The promise to yourself it the last time I will love someone and fall in love as it hurts too much. The body getting worn down and the mind in overdrive it has taken every bit of energy to just get out of bed, to wake up and think you have survived just for today. Today is a new fight and waking up is another fight. Opening your eyes, no longer hiding behind the curtains, laying there in bed feeling how empty the bed is and how empty you are feeling. It is no longer the way you were 6 months before. Having someone there who you were thinking about and they were thinking of you even for a moment. They have flown away as they decided it’s time the move on. The candle is no put out and they have relit if for someone else. While you remain unlit. Feeling more and more isolated especially when friends pick sides and forget how much you remember of hurting someone else, and it might have hurt them but then it has hurt you more as you have lashed out against someone you love and never forgive yourself over. The brain is now taken a beating and is hazier. The Heart is no longer the beating powerful core of you is still fighting and it is slowly struggling to get blood into the organ that people listen to over there mind.
Falling in love you go head over hills and the world around you disappears no longer isolated and alone you have hope and the moment of luck you have been waiting for that has been locked away. The emotions are no longer making you feel shy to stand out to the world that you finally have achieved what you never thought was possible. Making you braver to face the world holding someone hand and not ashamed to be that person who is there who can break through the stigma or and finally let in the warmth and the joy take over your body and soul. The way it washes away the past raw emotions of darkness and brings back pure light moments. You are free of the pain you once suffered briefly hidden behind the door that is locked and the key has been lost in the wash out to sea.
The sea brushing up against the cliffs eroding the cliffs and the flood defenses and the door locking away the fears and the darkness that was once very much walking with you not small but the shadow that was once translucent now darker more solid and the true you are crumbling from the flood against that locked door that is keeping everything in and away from the world.
Realizing the very second that door is opened the candle of two people is definitely blown out. Even when the two people may not be more than a friend love can come over us and when you see part of someone that you like and can see a future it can make you smile and scare you at the same time. The emotions of being loved and feeling you finally have someone who understands you.
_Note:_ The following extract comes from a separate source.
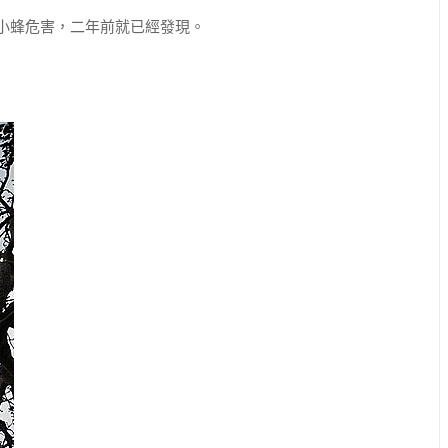
小蜂危害，二年前就已經發現。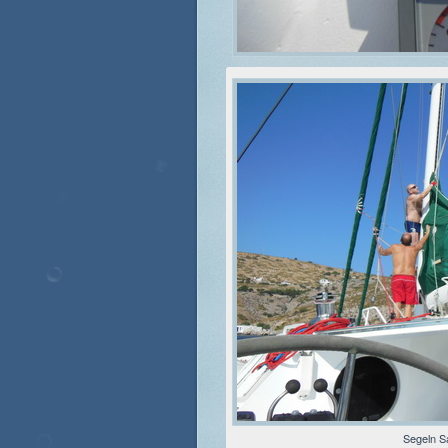
Segeln S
Depression can bring up bigger and bolder cliffs that aren’t like the white cliffs of dover instead they are building thicker and stronger than plaque could do. They will make the walls up bigger and taller and overcome the sensible part of your mind. They have been silenced and all the other voices have got louder and more controlling than ever. Each fight of waking up the voices are no longer singular they are screaming at you through the multiple voices. They have slowly get louder as if the remote control has been grabbed and it has gone from 1 to 100 the second your brain is no longer occupied.
A dream is just a dream and no matter how much hope you have it doesn’t mean it will come true. My dream has slowly become a nightmare where my voices that were boxed away behind the locked door have been unleashed and they are very loud and very destructive. I wake during the night in the darkness feeling around the bed just me being alone. Remembering my trail of destruction behind me who I have hurt who I won’t move on from even though I want to and be free of this feeling in my stomach and over my body of fear that I missed out on while the chance to finally be happy after my ex. Losing my self-worth and losing more of me to the illness. being reminded that I have hurt someone hurt me more as if not only I haven’t forgiven myself but others haven’t. Depression turns into a life sentence with the stigma attached you hurt someone you are the “criminal” even when the person has moved on but others around haven’t.
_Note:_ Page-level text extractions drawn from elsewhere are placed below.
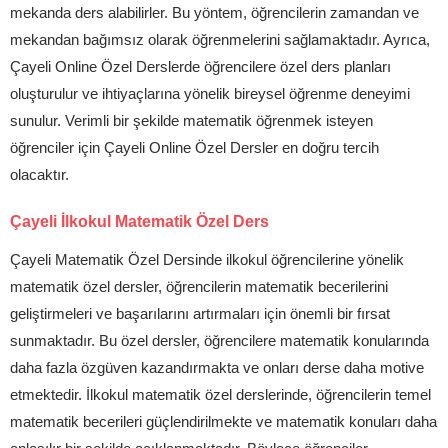
mekanda ders alabilirler. Bu yöntem, öğrencilerin zamandan ve
mekandan bağımsız olarak öğrenmelerini sağlamaktadır. Ayrıca,
Çayeli Online Özel Derslerde öğrencilere özel ders planları
oluşturulur ve ihtiyaçlarına yönelik bireysel öğrenme deneyimi
sunulur. Verimli bir şekilde matematik öğrenmek isteyen
öğrenciler için Çayeli Online Özel Dersler en doğru tercih
olacaktır.
Çayeli İlkokul Matematik Özel Ders
Çayeli Matematik Özel Dersinde ilkokul öğrencilerine yönelik
matematik özel dersler, öğrencilerin matematik becerilerini
geliştirmeleri ve başarılarını artırmaları için önemli bir fırsat
sunmaktadır. Bu özel dersler, öğrencilere matematik konularında
daha fazla özgüven kazandırmakta ve onları derse daha motive
etmektedir. İlkokul matematik özel derslerinde, öğrencilerin temel
matematik becerileri güçlendirilmekte ve matematik konuları daha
Day in day out I walk around acting as if I am ok, but reality is if someone blows strong enough I will break apart like dandelion, while my soul floats and flies over the world my body and heart fail and disintegrate before people’s eyes, never knowing when the final puff of air will take me away from this.
Love hurts more than being alone as it means you have someone inside your heart and it will explode and everything you look at will remind you of something about someone you love. I look around my home and see lots of items that remind me of love for people, and it hurts more knowing they have moved on.